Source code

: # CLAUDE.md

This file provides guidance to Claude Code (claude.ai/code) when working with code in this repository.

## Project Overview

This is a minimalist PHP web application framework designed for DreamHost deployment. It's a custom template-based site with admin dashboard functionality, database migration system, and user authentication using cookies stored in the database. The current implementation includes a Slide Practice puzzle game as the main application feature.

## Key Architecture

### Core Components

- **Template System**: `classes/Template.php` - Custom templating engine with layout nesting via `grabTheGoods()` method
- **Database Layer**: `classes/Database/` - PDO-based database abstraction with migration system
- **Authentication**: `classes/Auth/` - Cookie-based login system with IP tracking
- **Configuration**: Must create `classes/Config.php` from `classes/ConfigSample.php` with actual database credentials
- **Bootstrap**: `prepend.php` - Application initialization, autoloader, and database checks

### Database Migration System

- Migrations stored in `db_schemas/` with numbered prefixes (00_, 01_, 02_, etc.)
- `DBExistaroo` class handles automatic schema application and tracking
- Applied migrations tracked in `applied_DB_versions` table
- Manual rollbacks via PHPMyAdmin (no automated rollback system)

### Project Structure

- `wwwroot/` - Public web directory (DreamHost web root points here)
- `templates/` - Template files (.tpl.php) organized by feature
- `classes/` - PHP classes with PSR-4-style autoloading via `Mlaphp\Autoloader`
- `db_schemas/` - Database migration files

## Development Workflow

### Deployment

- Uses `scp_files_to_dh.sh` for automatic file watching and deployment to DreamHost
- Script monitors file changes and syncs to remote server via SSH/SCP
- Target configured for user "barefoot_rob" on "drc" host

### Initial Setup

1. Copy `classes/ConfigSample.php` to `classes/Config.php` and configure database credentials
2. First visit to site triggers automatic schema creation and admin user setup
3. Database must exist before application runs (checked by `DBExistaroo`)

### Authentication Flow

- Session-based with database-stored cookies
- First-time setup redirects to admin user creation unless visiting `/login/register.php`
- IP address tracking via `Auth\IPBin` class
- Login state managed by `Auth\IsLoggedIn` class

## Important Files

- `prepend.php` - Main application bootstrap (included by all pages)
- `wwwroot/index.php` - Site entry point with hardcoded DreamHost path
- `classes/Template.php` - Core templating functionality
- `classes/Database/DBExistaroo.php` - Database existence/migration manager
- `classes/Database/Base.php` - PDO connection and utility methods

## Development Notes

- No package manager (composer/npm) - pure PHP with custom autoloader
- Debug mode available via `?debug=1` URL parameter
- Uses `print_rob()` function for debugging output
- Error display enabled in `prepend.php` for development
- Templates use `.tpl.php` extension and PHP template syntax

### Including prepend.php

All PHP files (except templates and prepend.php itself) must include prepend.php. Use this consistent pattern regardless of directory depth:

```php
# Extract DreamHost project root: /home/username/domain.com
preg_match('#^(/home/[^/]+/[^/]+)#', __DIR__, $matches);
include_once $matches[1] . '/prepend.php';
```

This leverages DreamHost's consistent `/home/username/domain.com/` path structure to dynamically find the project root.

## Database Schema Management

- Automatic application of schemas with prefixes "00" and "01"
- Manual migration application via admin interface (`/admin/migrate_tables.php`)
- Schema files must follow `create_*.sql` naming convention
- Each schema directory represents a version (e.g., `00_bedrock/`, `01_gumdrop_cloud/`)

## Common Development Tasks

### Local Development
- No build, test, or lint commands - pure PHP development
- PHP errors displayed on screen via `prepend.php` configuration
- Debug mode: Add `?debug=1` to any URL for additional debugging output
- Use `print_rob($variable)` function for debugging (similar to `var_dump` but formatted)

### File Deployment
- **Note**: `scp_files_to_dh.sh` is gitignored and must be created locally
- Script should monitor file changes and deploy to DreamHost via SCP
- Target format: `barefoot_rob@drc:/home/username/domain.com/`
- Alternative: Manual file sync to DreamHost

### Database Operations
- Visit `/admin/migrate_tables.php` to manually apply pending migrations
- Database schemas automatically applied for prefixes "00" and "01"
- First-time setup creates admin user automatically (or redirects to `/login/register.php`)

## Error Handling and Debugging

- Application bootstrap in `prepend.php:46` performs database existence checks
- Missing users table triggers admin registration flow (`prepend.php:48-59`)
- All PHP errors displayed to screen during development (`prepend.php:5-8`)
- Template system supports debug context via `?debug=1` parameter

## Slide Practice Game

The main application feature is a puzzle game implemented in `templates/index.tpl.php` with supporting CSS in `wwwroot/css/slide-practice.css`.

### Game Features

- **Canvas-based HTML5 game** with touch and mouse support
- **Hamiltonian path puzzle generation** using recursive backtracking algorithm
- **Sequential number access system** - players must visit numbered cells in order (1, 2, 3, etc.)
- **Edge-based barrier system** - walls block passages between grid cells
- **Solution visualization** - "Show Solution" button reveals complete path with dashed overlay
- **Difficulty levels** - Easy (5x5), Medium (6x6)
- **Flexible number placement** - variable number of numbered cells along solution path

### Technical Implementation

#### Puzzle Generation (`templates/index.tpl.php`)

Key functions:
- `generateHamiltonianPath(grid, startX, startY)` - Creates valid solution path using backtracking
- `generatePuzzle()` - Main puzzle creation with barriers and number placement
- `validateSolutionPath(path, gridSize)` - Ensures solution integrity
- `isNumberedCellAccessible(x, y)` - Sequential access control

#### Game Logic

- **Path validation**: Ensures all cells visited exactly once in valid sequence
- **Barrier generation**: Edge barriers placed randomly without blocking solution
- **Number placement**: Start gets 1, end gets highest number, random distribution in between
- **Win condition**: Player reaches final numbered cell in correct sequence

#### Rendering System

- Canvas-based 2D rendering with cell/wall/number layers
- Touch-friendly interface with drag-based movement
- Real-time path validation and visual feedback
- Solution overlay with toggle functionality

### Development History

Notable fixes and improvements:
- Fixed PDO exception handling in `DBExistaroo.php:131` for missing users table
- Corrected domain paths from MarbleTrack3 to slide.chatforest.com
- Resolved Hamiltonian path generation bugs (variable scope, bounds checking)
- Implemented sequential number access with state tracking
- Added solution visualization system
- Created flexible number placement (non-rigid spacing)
════════════════════
**Task requirements:**
The data should be printed again exactly, line for line.

**Result of the task:**
Source code

: # CLAUDE.md

This file provides guidance to Claude Code (claude.ai/code) when working with code in this repository.

## Project Overview

This is a minimalist PHP web application framework designed for DreamHost deployment. It's a custom template-based site with admin dashboard functionality, database migration system, and user authentication using cookies stored in the database. The current implementation includes a Slide Practice puzzle game as the main application feature.

## Key Architecture

### Core Components

- **Template System**: `classes/Template.php` - Custom templating engine with layout nesting via `grabTheGoods()` method
- **Database Layer**: `classes/Database/` - PDO-based database abstraction with migration system
- **Authentication**: `classes/Auth/` - Cookie-based login system with IP tracking
- **Configuration**: Must create `classes/Config.php` from `classes/ConfigSample.php` with actual database credentials
- **Bootstrap**: `prepend.php` - Application initialization, autoloader, and database checks

### Database Migration System

- Migrations stored in `db_schemas/` with numbered prefixes (00_, 01_, 02_, etc.)
- `DBExistaroo` class handles automatic schema application and tracking
- Applied migrations tracked in `applied_DB_versions` table
- Manual rollbacks via PHPMyAdmin (no automated rollback system)

### Project Structure

- `wwwroot/` - Public web directory (DreamHost web root points here)
- `templates/` - Template files (.tpl.php) organized by feature
- `classes/` - PHP classes with PSR-4-style autoloading via `Mlaphp\Autoloader`
- `db_schemas/` - Database migration files

## Development Workflow

### Deployment

- Uses `scp_files_to_dh.sh` for automatic file watching and deployment to DreamHost
- Script monitors file changes and syncs to remote server via SSH/SCP
- Target configured for user "barefoot_rob" on "drc" host

### Initial Setup

1. Copy `classes/ConfigSample.php` to `classes/Config.php` and configure database credentials
2. First visit to site triggers automatic schema creation and admin user setup
3. Database must exist before application runs (checked by `DBExistaroo`)

### Authentication Flow

- Session-based with database-stored cookies
- First-time setup redirects to admin user creation unless visiting `/login/register.php`
- IP address tracking via `Auth\IPBin` class
- Login state managed by `Auth\IsLoggedIn` class

## Important Files

- `prepend.php` - Main application bootstrap (included by all pages)
- `wwwroot/index.php` - Site entry point with hardcoded DreamHost path
- `classes/Template.php` - Core templating functionality
- `classes/Database/DBExistaroo.php` - Database existence/migration manager
- `classes/Database/Base.php` - PDO connection and utility methods

## Development Notes

- No package manager (composer/npm) - pure PHP with custom autoloader
- Debug mode available via `?debug=1` URL parameter
- Uses `print_rob()` function for debugging output
- Error display enabled in `prepend.php` for development
- Templates use `.tpl.php` extension and PHP template syntax

### Including prepend.php

All PHP files (except templates and prepend.php itself) must include prepend.php. Use this consistent pattern regardless of directory depth:

```php
# Extract DreamHost project root: /home/username/domain.com
preg_match('#^(/home/[^/]+/[^/]+)#', __DIR__, $matches);
include_once $matches[1] . '/prepend.php';
```

This leverages DreamHost's consistent `/home/username/domain.com/` path structure to dynamically find the project root.

## Database Schema Management

- Automatic application of schemas with prefixes "00" and "01"
- Manual migration application via admin interface (`/admin/migrate_tables.php`)
- Schema files must follow `create_*.sql` naming convention
- Each schema directory represents a version (e.g., `00_bedrock/`, `01_gumdrop_cloud/`)

## Common Development Tasks

### Local Development
- No build, test, or lint commands - pure PHP development
- PHP errors displayed on screen via `prepend.php` configuration
- Debug mode: Add `?debug=1` to any URL for additional debugging output
- Use `print_rob($variable)` function for debugging (similar to `var_dump` but formatted)

### File Deployment
- **Note**: `scp_files_to_dh.sh` is gitignored and must be created locally
- Script should monitor file changes and deploy to DreamHost via SCP
- Target format: `barefoot_rob@drc:/home/username/domain.com/`
- Alternative: Manual file sync to DreamHost

### Database Operations
- Visit `/admin/migrate_tables.php` to manually apply pending migrations
- Database schemas automatically applied for prefixes "00" and "01"
- First-time setup creates admin user automatically (or redirects to `/login/register.php`)

## Error Handling and Debugging

- Application bootstrap in `prepend.php:46` performs database existence checks
- Missing users table triggers admin registration flow (`prepend.php:48-59`)
- All PHP errors displayed to screen during development (`prepend.php:5-8`)
- Template system supports debug context via `?debug=1` parameter

## Slide Practice Game

The main application feature is a puzzle game implemented in `templates/index.tpl.php` with supporting CSS in `wwwroot/css/slide-practice.css`.

### Game Features

- **Canvas-based HTML5 game** with touch and mouse support
- **Hamiltonian path puzzle generation** using recursive backtracking algorithm
- **Sequential number access system** - players must visit numbered cells in order (1, 2, 3, etc.)
- **Edge-based barrier system** - walls block passages between grid cells
- **Solution visualization** - "Show Solution" button reveals complete path with dashed overlay
- **Difficulty levels** - Easy (5x5), Medium (6x6)
- **Flexible number placement** - variable number of numbered cells along solution path

### Technical Implementation

#### Puzzle Generation (`templates/index.tpl.php`)

Key functions:
- `generateHamiltonianPath(grid, startX, startY)` - Creates valid solution path using backtracking
- `generatePuzzle()` - Main puzzle creation with barriers and number placement
- `validateSolutionPath(path, gridSize)` - Ensures solution integrity
- `isNumberedCellAccessible(x, y)` - Sequential access control

#### Game Logic

- **Path validation**: Ensures all cells visited exactly once in valid sequence
- **Barrier generation**: Edge barriers placed randomly without blocking solution
- **Number placement**: Start gets 1, end gets highest number, random distribution in between
- **Win condition**: Player reaches final numbered cell in correct sequence

#### Rendering System

- Canvas-based 2D rendering with cell/wall/number layers
- Touch-friendly interface with drag-based movement
- Real-time path validation and visual feedback
- Solution overlay with toggle functionality

### Development History

Notable fixes and improvements:
- Fixed PDO exception handling in `DBExistaroo.php:131` for missing users table
- Corrected domain paths from MarbleTrack3 to slide.chatforest.com
- Resolved Hamiltonian path generation bugs (variable scope, bounds checking)
- Implemented sequential number access with state tracking
- Added solution visualization system
- Created flexible number placement (non-rigid spacing)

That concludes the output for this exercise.